Du Pré had never met a creature like this attorney, Foote. He thought about it. Probably didn’t matter who got elected president, this was one of them as ran the country. Quietly.

“What do you think of all this?” said Foote, leaning forward. He seemed genuinely interested in Du Pré’s thoughts.

“I don’t know,” said Du Pré. “I kind of like Bart. But he got not one chance in life he don’t run away, take nothing of that damn money, spend his days washing dishes or something. He’s not a bad guy, but he is in a very bad place.”

“No,” said Foote, “he is not a bad guy, and that is that.”

“But who shot the Sheriff?” said Du Pré.

“One of the deputies, probably,” said Foote. “I have yet to see the autopsy and ballistics report, but I would expect one or another of his faithful sidekicks misfired while loading one or another of the assault rifles.”

Booger Tom probably can’t see that well anyway, thought Du Pré, and I don’t care.

“One thing I still don’t know,” said Du Pré. “What was the Sheriff going to arrest Bart for?”

“Um,” said Foote, “you really don’t know? He was going to arrest Bart for murdering his brother, Gianni, who disappeared nearly thirty years ago.”

Du Pré nodded. “So the teeth match up?”

“Maybe they do, maybe they don’t,” said Foote. “Nothing back from the state lab. The Sheriff, mind you—he must have been pretty drunk—didn’t even have a warrant.”

Du Pré looked up, laughed. “You’re shitting me.”

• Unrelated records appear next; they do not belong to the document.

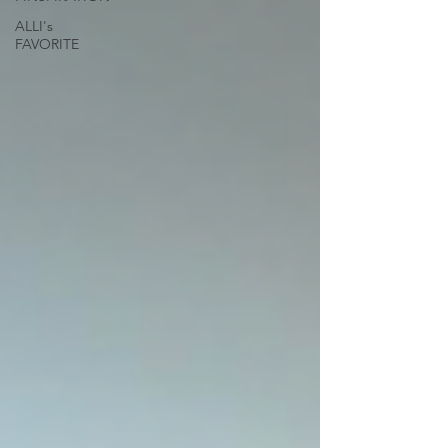
ALLI's
FAVORITE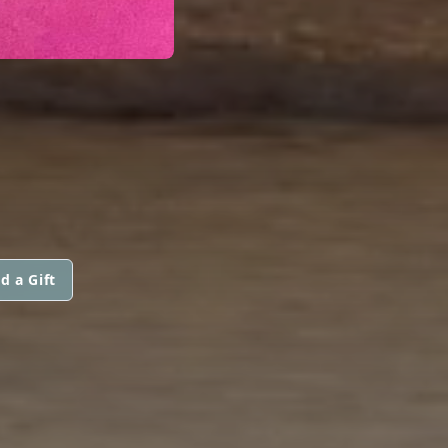
d a Gift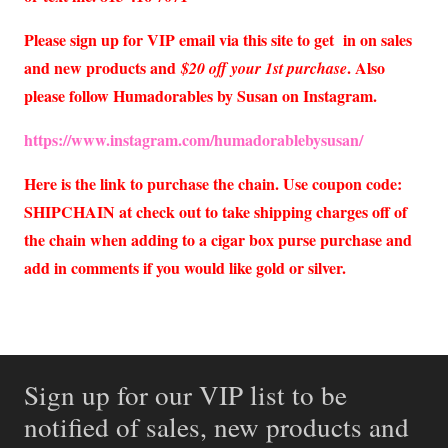
Please sign up for VIP email via this site to get in on sales
and new products and
. Also
$20 off your 1st purchase
please follow Humadorables by Susan on Instagram.
https://www.instagram.com/humadorablebysusan/
Here is the link to purchase the chain. Use coupon code:
SHIPCHAIN at check out to take shipping charges off of
the chain when adding to a cigar box purse purchase and
add in comments if you would like gold or silver.
Sign up for our VIP list to be
notified of sales, new products and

“I am not. I suppose he spent a couple pleasant days at the jug, watching Clint Eastwood movies over and over. Like I said, I had always suspected Montana was a place chockful of people too stupid to walk downhill, which is where civilization is, if you are at all interested.”

Du Pré nodded. He wasn’t interested in civilization.

“Anyway,” said Foote, “I bear thanks to you from Bart, who feels you probably saved his life. So do I.”

 Du Pré shrugged.

“Bart only understands giving money away to express gratitude. He is astute enough to realize that you do not need or want money, and he fervently wishes that he was the same. But he did think that an offer to send your daughter to any school she can get into, all expenses, all travel, everything, contingent upon her making good grades—he is not prepared to render another human being as worthless as he feels himself to be—might possibly not be offensive to you.”

Du Pré’s eyebrows shot up. He suddenly realized that Maria would have her dream, if she wanted it, and she might not know even that it was her dream. She wanted the best, would work hard for it.

Now, Du Pré, he thought, don’t get the swelled head.

“Well,” said Du Pré, “it’s fine with me, but my opinion, it don’t mean shit, really, so he would have to talk to my daughter.”

Foote’s eyes shot up. Sideways. He tipped his chair back and laughed.